Now to the poison panic again. The British government, under Blair, once described as a typical salesman of a second hand car company, attempted to connect the 10 innocent men - who were detained without charge and trial for more than two years before being released under stringent conditions - to the ricin plot. Ricin can be readily precipitated from the remnants of the castor bean mash. Ricin in its toxic form consists of an "A" and "B" chain. The latter part attaches itself to the cell, and the A segment secretes itself into the ribosome, inhibiting protein synthesis. This results in the death of the cell. Victims of ricin poisoning may experience varying symptoms, including nausea, vomiting, headache, and shock that can lead to death. Ricin is 6,000 times more deadly than cyanide.

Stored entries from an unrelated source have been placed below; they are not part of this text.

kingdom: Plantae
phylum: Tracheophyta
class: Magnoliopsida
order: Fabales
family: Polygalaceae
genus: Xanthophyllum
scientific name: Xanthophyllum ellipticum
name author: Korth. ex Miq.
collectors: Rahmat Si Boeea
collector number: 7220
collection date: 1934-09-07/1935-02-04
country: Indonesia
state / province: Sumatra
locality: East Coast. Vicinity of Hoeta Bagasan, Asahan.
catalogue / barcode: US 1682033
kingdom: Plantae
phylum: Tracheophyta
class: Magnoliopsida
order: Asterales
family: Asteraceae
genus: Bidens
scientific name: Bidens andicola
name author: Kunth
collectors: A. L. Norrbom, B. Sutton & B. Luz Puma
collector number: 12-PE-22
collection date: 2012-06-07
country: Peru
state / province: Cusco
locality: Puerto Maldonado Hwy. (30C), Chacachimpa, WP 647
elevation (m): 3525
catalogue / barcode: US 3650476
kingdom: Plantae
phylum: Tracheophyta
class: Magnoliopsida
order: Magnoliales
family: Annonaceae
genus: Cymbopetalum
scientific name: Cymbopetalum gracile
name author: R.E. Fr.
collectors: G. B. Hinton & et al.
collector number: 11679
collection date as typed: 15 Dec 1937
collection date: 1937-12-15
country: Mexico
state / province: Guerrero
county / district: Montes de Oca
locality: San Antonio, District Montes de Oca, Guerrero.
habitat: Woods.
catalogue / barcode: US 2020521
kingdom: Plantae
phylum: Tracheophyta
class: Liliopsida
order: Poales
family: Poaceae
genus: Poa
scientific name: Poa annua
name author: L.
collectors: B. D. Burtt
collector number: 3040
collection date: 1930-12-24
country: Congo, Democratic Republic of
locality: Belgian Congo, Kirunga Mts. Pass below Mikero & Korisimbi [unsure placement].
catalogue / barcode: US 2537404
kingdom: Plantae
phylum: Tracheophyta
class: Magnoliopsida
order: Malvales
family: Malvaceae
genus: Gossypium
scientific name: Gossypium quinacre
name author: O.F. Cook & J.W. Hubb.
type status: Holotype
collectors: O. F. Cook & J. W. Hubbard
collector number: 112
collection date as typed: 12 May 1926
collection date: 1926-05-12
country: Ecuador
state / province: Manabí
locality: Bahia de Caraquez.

Spooky enough to make your hair stand up. So, when you have arrests. A bunch of them masterminding the poison plot, imagine the excitement. The British home department was hopping mad. After an agonizing two years the men were let off and the British government officially admitted having made a 'clerical error' when it said the grounds for the measures was that they 'belonged to and have provided support for a network of north African extremists directly involved in terrorist planning in the UK, including the use of toxic chemicals'. Kamel Bourgass, the only guilty bloke, is expected to spend at least 30 years in prison for the ricin conspiracy and the murder of Detective Constable Stephen Oake. The rest shall suffer quiet indignation and Britain will add another stain to its colorful raiment.